“Through Their Eyes” - Reshaping how we support children's mental health

“Through Their Eyes” - Reshaping how we support children's mental health

L-R:  Rabbi S. Jurkowicz,Prof F. Oberklaid AM, Prof R. Coppel AO, Dr K. Teshuva, Prof S. Goldfeld AM, A. Cohen, D. Travers, S. Benjamin, Rabbi V. Slavin

Speaking at a March 2026 AUSiMED event co-hosted by Chabad Malvern, Professor Asher Ben-Arieh from Hebrew University of Jerusalem, described how Israeli children are facing a new kind of trauma since October 7, 2023 marked by exposure to more than two years of acute danger and the loss of safe community spaces, such as schools and social networks, that once anchored their sense of security.

In the aftermath of crisis, adults often rush to reassure, respond and rebuild children’s lives. In Professor Ben Arieh’s experience the most striking insights into how Israeli children and young people have coped with trauma in the last two years have come from listening directly to children themselves.

He related that in early December 2023, the Israeli education system decided that the high school children displaced from their communities (kibbutzim) in the Gaza envelope needed to go back to school in the city that they were evacuated to. The 12th graders refused to go.  They insisted that they needed to stay together with their peers. They argued that their friendships, not structure, was what they needed to cope. Within three days, together with the help of some parents, a school was opened for them in Ein Gedi and they finished the school year together.

Another story about how children cope with tragedy comes from Madj al Shams, a Druze town on Israel’s northern border where 12 children were killed in 2024 when a Hezbollah rocket struck a packed soccer field. The local council made plans to turn the site of the tragedy into a memorial. The children said they wanted something different: a space to play soccer, to remember their friends through joy rather than grief.

These two stories reveal a powerful truth: Children’s perspectives on coping, support and resilience often differ sharply from adult assumptions.
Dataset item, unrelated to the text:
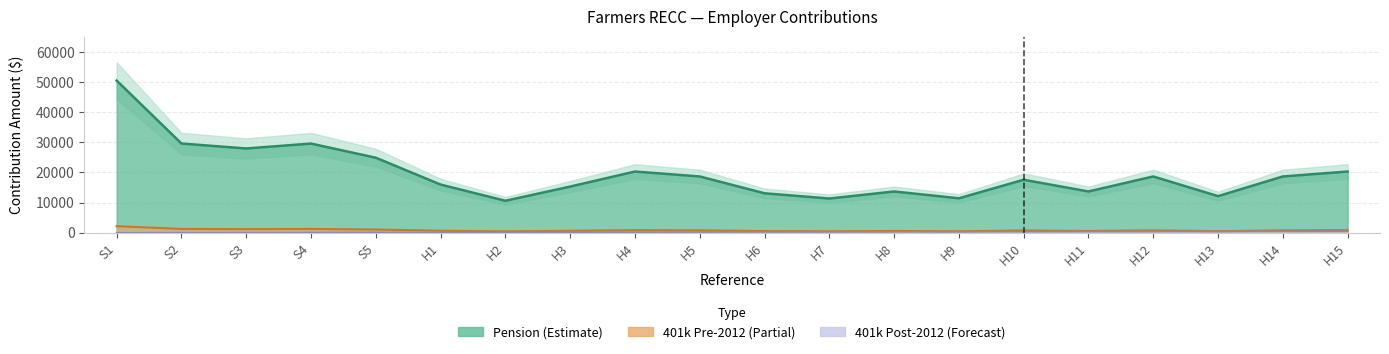

What is the label of the 12th point from the right?

H4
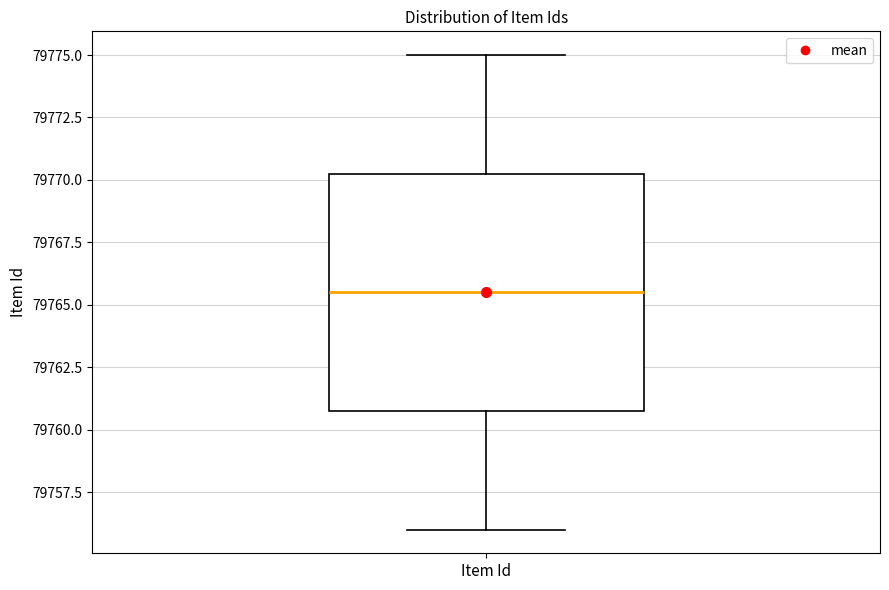

Transcribe this box plot: give where the median line is, the range the box spans, and where the two whiskers end, as read against the y-axis. The values are not printed on the chart, so give them approximately, as read against the axis.

median 79765.5, box 79761.0 to 79770.5, whiskers 79756.0 to 79775.0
The Giving Voice to Children Project, an Australia-Israel research collaboration led by Professor Asher Ben-Arieh and Professor Sharon Goldfeld AM, Director of Population Studies at Murdoch Children’s Research Institute (MCRI) in Melbourne, is challenging current assumptions about how best to support children experiencing adversity and trauma.

At its core lies a simple but transformative idea: children are active interpreters of their own experiences, and their perspectives must be incorporated research, policy and professional practice.
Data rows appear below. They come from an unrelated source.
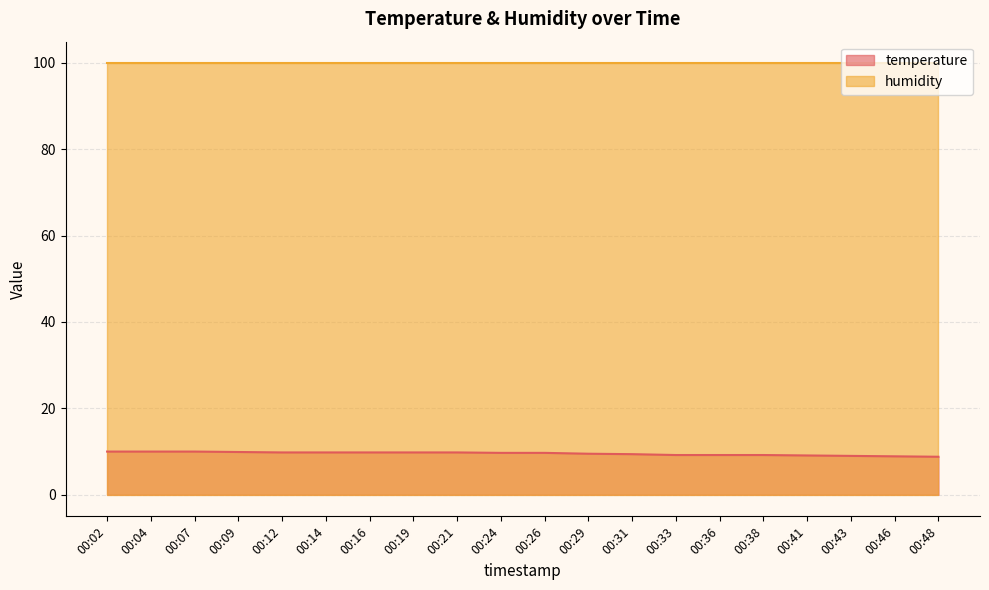

At which category does the chart reach its minimum across all series?

00:48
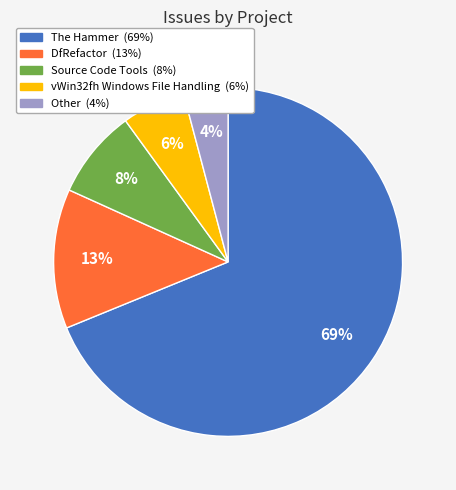

To the nearest percent, what is the combined percentage of DfRefactor and Source Code Tools?

21%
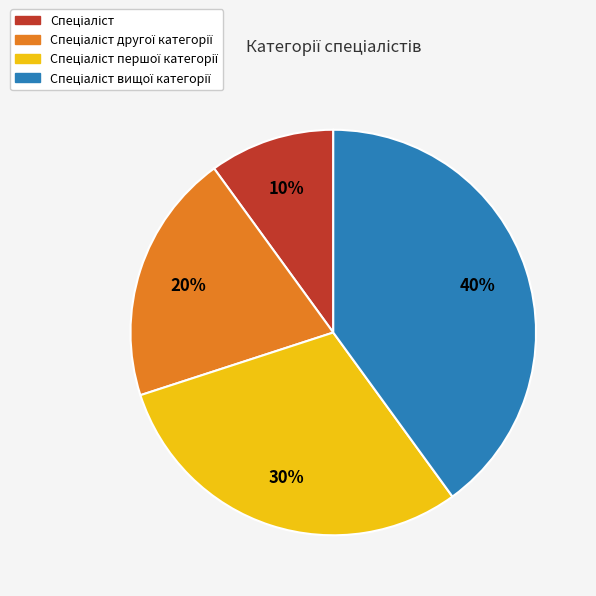

Is there any slice that represents more than half of the pie?

No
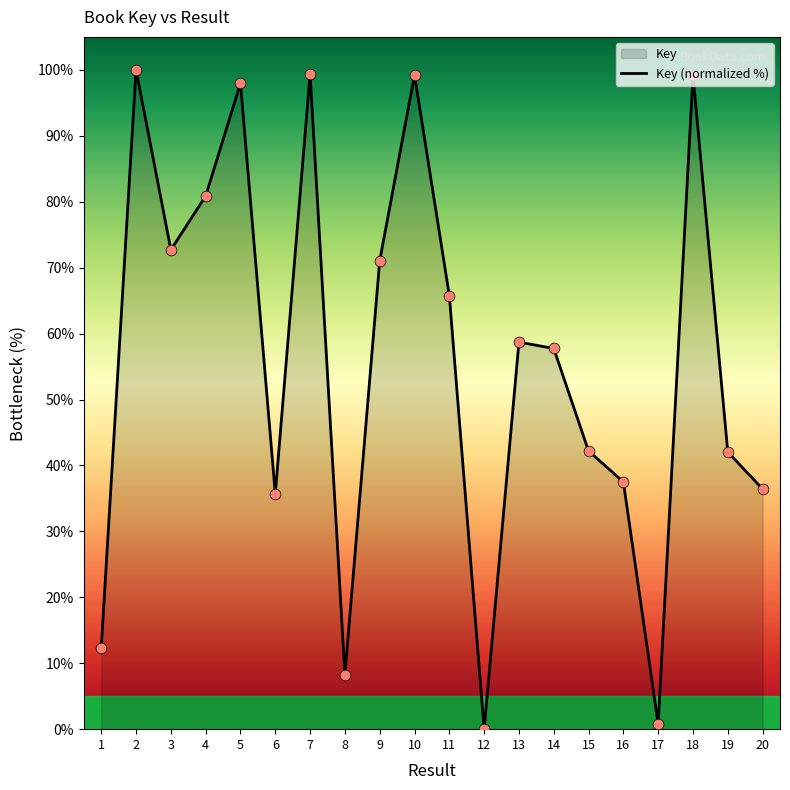

What is the change in value from 7 to 8?

-91.1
Professor Goldfeld highlights that current approaches to trauma are largely based on adult concepts and may fail to align with children’s lived realities.
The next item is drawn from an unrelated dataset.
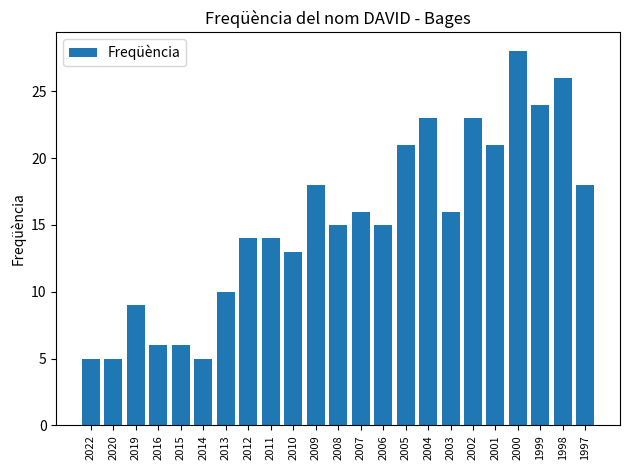

Which category has the highest value across all series?

2000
“We don’t have a good way of thinking about trauma with a child-centred view,” she explains. “We don’t understand how children understand coping, support and resilience and because of that, interventions may not meet children’s needs.”

The Giving Voice to Children project combines the MCRI teams’ expertise in child mental health and wellbeing and in meaningfully engaging children, with the Israeli teams’ expertise in child participation, early childhood trauma and research with Palestinian and Arab children.

The project goal is ambitious. They plan to build a child-informed framework for understanding how young people cope with adversity. A framework that reflects diverse cultural, social and familial contexts.

The research will involve using creative, narrative-based methods with children aged 6 to 12 in both countries, to explore questions such as:

  • What helps you feel safe?
  • What helps you move forward?
  • What helps you stay strong?

Insights gathered from these conversations will inform a large-scale survey of 500 children, that will be used to design new child-informed tools, policies and professional training.

The Giving Voice to Children project is calling for a shift in mindset: A shift from doing thing to children to doing things with children.

By incorporating children’s own perspectives into trauma-informed frameworks and tools, the project will help reshape how health, welfare and education professionals support children’s mental health and wellbeing.